# Problem to work on:
The entries below contain a stretch that opens with the line containing "wrist: (267, 171)" and closes with the line containing "middle pip: (149, 206)"; set down that stretch exactly, both ends included, and nothing else.

Start of Excerpted data

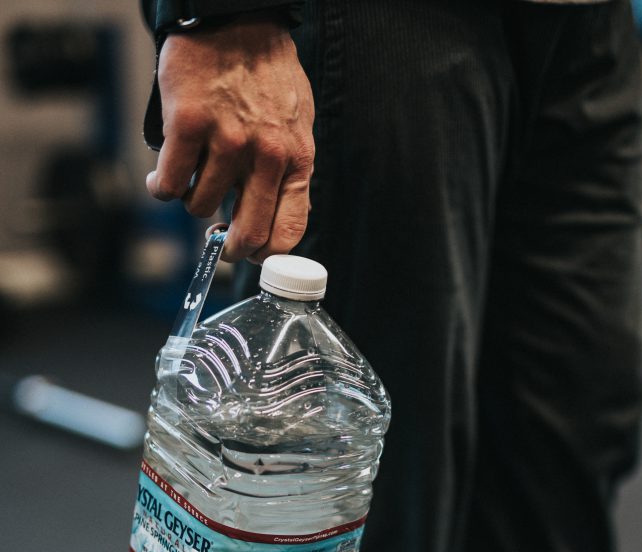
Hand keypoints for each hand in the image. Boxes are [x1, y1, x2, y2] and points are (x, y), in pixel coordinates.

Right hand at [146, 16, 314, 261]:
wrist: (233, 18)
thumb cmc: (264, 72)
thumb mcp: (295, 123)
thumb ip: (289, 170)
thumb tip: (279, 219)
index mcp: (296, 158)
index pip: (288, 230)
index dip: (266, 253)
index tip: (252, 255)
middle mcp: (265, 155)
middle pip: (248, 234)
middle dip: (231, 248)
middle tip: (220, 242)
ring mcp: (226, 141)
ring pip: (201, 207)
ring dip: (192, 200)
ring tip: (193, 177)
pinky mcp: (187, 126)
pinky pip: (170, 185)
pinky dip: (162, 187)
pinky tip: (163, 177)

End of Excerpted data
Start of Excerpted data

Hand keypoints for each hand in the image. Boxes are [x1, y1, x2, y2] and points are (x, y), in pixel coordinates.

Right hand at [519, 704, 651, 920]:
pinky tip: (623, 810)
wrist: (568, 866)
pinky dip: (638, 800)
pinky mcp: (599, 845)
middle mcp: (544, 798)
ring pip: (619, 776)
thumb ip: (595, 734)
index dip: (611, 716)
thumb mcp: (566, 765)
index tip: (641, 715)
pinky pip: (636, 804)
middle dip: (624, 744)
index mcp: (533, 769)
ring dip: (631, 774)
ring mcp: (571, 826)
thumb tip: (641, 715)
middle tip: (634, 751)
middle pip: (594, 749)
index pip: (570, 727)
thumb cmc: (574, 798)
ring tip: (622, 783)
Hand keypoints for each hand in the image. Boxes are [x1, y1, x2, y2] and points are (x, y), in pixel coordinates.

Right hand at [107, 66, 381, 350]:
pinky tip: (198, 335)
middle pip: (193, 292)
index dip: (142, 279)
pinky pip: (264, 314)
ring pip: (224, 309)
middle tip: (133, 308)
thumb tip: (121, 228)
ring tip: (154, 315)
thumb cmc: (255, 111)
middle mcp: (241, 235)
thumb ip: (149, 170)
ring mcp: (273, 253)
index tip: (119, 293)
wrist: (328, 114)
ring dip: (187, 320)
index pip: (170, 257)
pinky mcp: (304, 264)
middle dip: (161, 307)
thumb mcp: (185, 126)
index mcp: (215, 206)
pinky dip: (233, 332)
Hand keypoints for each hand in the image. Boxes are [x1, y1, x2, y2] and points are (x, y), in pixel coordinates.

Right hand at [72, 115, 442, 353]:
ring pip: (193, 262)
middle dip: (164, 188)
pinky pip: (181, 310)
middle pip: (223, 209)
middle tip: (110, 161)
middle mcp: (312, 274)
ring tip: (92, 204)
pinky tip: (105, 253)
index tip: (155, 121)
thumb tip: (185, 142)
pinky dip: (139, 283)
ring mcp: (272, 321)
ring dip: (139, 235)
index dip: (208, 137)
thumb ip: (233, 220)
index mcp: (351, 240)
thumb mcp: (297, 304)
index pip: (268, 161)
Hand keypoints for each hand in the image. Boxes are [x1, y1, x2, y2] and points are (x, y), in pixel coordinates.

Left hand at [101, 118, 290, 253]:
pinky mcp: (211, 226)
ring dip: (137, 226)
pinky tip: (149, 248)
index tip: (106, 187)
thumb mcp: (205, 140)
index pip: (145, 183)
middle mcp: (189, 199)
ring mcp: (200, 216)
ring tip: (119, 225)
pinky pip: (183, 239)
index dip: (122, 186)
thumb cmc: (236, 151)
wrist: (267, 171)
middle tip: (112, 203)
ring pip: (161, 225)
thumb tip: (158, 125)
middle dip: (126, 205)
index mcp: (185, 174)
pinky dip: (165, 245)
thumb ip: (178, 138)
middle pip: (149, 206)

End of Excerpted data
Start of Excerpted data

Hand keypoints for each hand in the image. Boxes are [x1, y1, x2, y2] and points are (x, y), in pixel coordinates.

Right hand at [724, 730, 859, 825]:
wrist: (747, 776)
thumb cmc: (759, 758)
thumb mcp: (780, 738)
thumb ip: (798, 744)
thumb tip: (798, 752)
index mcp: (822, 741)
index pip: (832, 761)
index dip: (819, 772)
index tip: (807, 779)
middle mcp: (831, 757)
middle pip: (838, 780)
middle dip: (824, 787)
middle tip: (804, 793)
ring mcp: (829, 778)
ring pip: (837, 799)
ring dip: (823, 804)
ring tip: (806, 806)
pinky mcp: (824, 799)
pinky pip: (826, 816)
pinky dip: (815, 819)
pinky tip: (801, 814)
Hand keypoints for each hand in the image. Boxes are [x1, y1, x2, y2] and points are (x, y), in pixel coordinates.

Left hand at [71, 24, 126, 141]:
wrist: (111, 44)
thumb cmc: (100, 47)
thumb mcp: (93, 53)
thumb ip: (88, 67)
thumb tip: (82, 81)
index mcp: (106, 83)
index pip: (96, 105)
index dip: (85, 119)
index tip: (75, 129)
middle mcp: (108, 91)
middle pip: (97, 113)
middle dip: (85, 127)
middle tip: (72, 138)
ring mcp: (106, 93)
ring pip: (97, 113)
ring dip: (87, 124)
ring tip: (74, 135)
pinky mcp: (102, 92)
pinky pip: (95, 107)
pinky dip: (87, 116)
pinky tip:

End of Excerpted data

# Solution for this exercise:
wrist: (267, 171)
middle tip: (112, 203)
ring pip: (161, 225)
thumb tip: (158, 125)
middle dip: (126, 205)
index mcp: (185, 174)
pinky dip: (165, 245)
thumb ip: (178, 138)
middle pip: (149, 206)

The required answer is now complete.